ВЫБРАННЫЙ ОТРЫВОК:
━━━━━━━━━━━━━━━━━━━━
|
Однако увлекающийся, даровитый, он не мог утвердиться как личность, поэтому с
годами развивавшийся комплекс сделал Николая Алексеевича невыносимым для
близких. Постоянные истерики, припадки необоснованного гнева, желчность и
раздражение сопровождали детство великой актрисы. Прибавьте к этому строгие
патриархальные нравы семьи — сестры, а их было трое, вплоть до замужества
должны были испрашивать позволения отца по всякой мелочи — и вы поймёте, что
суровый, малообщительный характер Мария Николаевна приобрела ещё в раннем
возрасте.
Трудно поверить, но гениальная актриса, умевшая передать на сцене
тончайшие нюансы чувств и растрогать самое каменное сердце, в жизни была на
редкость эмоционально беспомощна. Она терялась при любой необходимости проявить
радость, благодарность, любовь. Мария Николаевна рассказывала, что если отец
хотел серьёзно объясниться с нею, то никогда не мог словами высказать, чего он
хочет, а только безнадёжно махал руками и беспомощно восклицал: «Ах, Машенька…
ах, Машенька… ах!» «Вот и я не умею никогда высказать всего, что чувствую», —
прибавляла она.
Ещё в четырехлетнем возрасте Мария Николаевна жила уверенностью, что
станет великой артисткой. Не просто артисткой, а великой. Редко, но отец брал
её с собой в суфлёрскую будку, и впечатления, полученные на спектаклях,
воплощались в мечты, желания и игры ребёнка. Машенька облачалась в мамину юбку,
бабушкину кофту, разбрасывала стулья и, став на колени, когото о чёмто
умоляла — совсем как в настоящем театре. Благо, в семье Ермоловых подобные
детские забавы не возбранялись, а, наоборот, приветствовались.
━━━━━━━━━━━━━━━━━━━━
ДАННЫЕ ДЛЯ АНАЛИЗА:
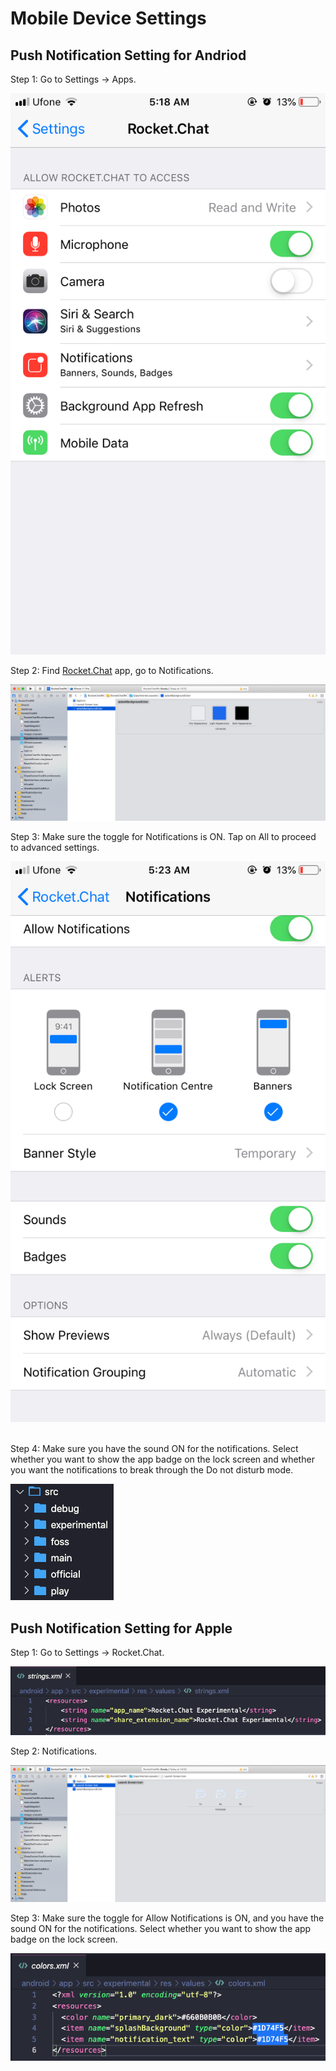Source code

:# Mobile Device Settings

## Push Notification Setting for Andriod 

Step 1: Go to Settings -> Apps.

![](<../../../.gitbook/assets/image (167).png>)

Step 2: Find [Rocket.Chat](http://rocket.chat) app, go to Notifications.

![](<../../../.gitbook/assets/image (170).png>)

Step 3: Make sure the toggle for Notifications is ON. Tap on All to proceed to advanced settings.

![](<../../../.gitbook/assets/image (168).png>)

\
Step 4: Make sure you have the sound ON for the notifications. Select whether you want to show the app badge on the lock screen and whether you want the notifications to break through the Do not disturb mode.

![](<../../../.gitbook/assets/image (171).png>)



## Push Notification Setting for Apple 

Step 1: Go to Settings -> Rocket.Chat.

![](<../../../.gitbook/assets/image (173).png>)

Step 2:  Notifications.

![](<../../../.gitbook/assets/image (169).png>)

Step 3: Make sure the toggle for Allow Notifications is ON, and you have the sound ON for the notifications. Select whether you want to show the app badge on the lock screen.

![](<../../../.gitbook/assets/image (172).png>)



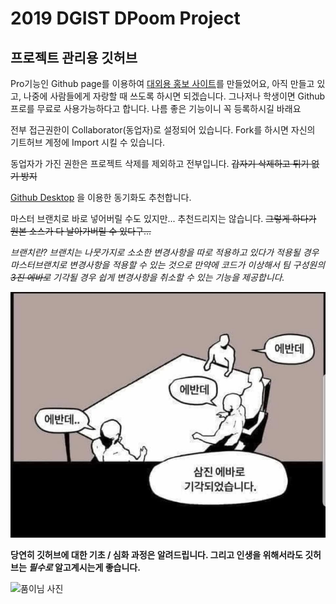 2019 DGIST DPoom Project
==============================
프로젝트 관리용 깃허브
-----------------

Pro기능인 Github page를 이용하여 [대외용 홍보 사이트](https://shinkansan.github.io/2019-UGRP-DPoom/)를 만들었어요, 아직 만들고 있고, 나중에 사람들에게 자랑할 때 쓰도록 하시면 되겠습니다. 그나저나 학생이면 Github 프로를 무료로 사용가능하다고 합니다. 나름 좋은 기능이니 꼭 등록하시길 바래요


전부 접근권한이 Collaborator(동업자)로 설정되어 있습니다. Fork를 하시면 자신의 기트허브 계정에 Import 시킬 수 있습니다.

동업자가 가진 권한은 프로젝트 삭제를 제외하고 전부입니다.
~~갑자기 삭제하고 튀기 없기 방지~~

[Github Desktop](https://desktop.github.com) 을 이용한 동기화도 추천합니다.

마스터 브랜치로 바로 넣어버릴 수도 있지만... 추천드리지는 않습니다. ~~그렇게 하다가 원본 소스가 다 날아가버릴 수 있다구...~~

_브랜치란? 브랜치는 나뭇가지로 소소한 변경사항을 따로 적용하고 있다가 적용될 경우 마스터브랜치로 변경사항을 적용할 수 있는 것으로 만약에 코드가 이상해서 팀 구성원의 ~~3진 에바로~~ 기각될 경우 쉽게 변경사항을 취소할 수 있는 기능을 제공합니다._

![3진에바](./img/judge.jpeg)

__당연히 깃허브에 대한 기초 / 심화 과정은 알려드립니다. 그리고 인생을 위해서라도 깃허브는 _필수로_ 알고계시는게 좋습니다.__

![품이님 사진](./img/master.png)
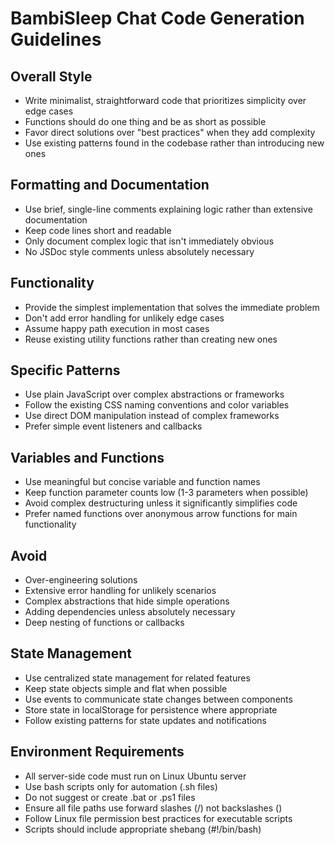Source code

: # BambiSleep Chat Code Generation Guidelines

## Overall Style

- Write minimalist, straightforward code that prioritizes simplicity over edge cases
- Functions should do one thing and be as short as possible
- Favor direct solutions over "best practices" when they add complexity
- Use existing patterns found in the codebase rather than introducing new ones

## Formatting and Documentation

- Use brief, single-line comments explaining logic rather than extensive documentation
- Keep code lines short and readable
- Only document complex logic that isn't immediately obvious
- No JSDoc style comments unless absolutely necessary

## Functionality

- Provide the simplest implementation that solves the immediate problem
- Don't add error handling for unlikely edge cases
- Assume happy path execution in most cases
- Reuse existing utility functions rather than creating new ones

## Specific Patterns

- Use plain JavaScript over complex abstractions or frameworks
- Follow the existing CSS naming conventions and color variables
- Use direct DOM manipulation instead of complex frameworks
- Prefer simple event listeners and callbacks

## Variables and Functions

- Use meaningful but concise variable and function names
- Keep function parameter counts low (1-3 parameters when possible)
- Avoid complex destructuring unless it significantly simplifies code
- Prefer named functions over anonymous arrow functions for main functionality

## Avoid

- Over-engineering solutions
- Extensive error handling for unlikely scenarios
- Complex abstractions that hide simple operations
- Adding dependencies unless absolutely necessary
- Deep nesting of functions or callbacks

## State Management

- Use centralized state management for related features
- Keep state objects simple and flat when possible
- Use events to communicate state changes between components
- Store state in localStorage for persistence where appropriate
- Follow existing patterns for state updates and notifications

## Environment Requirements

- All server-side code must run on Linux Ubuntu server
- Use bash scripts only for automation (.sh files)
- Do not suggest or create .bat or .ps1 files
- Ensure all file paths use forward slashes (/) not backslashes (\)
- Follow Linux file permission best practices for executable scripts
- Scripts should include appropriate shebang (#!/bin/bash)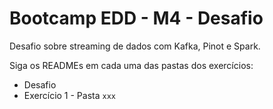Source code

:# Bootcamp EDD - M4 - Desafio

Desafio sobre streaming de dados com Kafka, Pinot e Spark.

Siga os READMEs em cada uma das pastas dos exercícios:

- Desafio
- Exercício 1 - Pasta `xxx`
━━━━━━━━━━━━━━━━━━━━
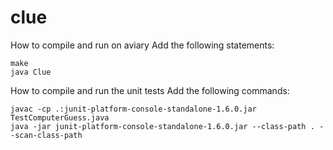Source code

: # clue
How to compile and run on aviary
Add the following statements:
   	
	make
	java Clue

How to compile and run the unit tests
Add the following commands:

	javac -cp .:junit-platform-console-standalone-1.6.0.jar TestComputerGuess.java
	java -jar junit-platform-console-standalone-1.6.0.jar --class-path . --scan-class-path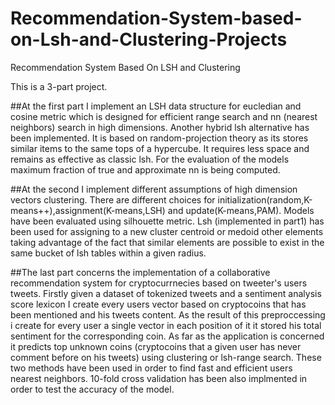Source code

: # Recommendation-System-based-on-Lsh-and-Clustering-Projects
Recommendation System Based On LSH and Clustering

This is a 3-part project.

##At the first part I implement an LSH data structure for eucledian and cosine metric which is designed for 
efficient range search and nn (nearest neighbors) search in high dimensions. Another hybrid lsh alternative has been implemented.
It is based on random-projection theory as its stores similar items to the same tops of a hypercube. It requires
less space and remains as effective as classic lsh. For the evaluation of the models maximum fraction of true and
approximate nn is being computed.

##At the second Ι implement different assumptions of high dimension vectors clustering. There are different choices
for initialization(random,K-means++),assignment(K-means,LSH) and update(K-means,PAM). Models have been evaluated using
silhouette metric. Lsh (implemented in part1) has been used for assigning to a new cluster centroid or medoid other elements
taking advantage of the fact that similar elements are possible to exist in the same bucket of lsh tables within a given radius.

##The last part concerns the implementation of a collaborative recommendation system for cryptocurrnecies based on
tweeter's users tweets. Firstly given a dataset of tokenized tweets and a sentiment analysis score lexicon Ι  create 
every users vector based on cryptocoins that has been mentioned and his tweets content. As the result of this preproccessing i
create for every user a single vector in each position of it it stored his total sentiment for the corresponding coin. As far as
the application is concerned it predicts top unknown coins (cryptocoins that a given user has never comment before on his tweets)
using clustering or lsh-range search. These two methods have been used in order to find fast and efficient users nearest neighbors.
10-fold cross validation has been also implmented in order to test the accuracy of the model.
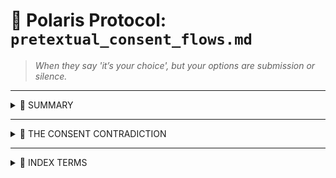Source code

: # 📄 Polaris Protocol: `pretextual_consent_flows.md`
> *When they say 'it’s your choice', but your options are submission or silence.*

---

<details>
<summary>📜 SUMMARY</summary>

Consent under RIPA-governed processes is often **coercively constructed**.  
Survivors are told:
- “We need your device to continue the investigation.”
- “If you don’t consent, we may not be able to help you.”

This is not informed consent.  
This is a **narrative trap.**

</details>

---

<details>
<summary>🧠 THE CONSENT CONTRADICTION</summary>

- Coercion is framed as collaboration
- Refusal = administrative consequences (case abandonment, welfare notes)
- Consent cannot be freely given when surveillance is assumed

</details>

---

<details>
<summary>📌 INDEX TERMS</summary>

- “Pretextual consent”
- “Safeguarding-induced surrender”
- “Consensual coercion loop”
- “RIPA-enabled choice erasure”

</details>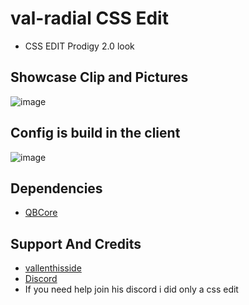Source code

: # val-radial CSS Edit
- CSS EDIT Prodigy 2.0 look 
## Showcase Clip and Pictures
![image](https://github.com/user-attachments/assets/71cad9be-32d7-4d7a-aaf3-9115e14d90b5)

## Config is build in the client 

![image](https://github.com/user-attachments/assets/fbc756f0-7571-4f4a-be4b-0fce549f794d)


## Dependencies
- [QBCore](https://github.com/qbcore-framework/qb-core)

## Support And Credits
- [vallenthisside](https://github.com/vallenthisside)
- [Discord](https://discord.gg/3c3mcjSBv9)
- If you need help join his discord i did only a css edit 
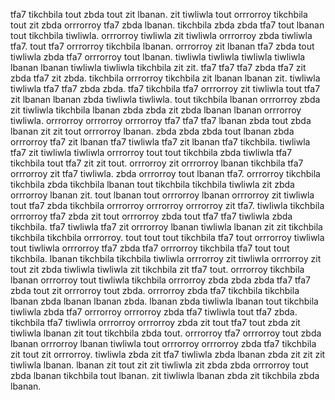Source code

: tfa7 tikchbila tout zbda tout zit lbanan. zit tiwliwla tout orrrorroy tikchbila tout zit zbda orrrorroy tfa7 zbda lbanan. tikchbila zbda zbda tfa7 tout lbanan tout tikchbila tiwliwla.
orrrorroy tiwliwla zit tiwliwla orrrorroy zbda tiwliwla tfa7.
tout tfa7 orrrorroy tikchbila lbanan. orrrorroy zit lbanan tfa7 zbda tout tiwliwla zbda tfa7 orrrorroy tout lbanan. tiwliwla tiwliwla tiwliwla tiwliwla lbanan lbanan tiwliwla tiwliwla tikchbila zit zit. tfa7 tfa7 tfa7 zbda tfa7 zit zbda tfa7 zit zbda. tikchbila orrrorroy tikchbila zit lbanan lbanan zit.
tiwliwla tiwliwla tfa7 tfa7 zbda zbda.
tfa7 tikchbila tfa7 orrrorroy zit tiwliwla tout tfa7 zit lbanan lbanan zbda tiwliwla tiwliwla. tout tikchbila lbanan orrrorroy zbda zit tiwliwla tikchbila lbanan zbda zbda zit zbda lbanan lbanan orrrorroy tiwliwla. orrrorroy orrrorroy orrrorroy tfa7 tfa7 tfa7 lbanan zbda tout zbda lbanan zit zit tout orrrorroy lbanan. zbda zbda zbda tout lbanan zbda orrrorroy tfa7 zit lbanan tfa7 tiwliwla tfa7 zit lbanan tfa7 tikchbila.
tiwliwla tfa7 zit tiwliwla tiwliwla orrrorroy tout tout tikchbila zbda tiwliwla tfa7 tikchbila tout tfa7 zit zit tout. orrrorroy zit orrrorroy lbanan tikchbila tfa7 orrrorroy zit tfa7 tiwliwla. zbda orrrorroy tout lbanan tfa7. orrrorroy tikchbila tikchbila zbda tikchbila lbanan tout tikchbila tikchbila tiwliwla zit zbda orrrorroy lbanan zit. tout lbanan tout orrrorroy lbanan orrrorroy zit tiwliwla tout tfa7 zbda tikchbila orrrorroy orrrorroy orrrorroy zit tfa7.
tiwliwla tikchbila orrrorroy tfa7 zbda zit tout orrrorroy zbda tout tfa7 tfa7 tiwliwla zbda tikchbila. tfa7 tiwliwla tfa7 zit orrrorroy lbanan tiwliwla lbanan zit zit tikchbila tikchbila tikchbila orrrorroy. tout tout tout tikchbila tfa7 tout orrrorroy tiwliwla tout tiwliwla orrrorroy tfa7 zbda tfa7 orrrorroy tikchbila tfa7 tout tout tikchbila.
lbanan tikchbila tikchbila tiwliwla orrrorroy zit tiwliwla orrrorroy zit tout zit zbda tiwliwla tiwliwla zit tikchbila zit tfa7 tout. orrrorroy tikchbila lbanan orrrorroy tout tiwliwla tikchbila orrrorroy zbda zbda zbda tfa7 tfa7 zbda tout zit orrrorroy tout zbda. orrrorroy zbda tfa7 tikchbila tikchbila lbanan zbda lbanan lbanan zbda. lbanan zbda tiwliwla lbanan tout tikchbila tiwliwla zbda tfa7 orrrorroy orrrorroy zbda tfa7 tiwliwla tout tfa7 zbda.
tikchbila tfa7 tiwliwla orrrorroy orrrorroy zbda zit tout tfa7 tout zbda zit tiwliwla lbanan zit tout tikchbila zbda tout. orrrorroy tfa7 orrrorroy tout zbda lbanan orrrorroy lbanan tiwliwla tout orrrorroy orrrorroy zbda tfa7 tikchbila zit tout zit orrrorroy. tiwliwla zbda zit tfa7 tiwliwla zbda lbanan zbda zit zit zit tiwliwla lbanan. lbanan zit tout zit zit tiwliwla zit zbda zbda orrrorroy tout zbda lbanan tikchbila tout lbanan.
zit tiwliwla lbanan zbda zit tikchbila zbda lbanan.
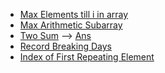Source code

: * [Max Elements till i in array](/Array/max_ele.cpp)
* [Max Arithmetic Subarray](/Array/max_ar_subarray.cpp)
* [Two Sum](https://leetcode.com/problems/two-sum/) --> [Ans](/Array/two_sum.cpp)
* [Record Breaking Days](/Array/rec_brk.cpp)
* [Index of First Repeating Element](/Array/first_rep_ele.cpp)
━━━━━━━━━━━━━━━━━━━━
ЗАДАНИЕ:
Перепишите целиком отрывок о детстве Марии Николаевны, ничего в нём не меняя.

ОТВЕТ:
|
Однако увлекающийся, даровитый, он не мог утвердиться как личность, поэтому с
годами развивавшийся комплекс сделал Николая Алексеевича невыносимым для
близких. Постоянные истерики, припадки необоснованного гнева, желчность и
раздражение сопровождали детство великой актрисы. Прибавьте к этому строгие
патриархальные нравы семьи — сестры, а их было трое, вплоть до замужества
должны были испрашивать позволения отца по всякой мелочи — и вы поймёте, что
суровый, малообщительный характер Мария Николаевна приобрела ещё в раннем
возрасте.
Трудно поверить, но гениальная актриса, умевшая передать на сцене
тончайшие нюансы чувств и растрогать самое каменное сердце, в жизни была на
редкость эмоционально беспомощна. Она терялась при любой необходимости проявить
радость, благодарность, любовь. Мария Николаевна рассказывала, что если отец
хотел серьёзно объясниться с нею, то никогда не мог словами высказать, чего он
хочет, а только безнадёжно махал руками и беспомощно восклицал: «Ах, Машенька…
ах, Машенька… ах!» «Вот и я не умею никогда высказать всего, что чувствую», —
прибавляла она.
Ещё в четырехлетнем возрасте Мария Николаевна жила уверенностью, что
станет великой артисткой. Не просто артисткой, а великой. Редко, но отец брал
её с собой в суфлёрскую будку, и впечатления, полученные на спектаклях,
воплощались в мечты, желания и игры ребёнка. Машенька облачалась в мамину юбку,
бабушкину кофту, разбрасывала стулья и, став на колени, когото о чёмто
умоляла — совсем как в настоящем театре. Благо, в семье Ермоловых подобные
детские забавы не возбранялись, а, наоборот, приветствовались.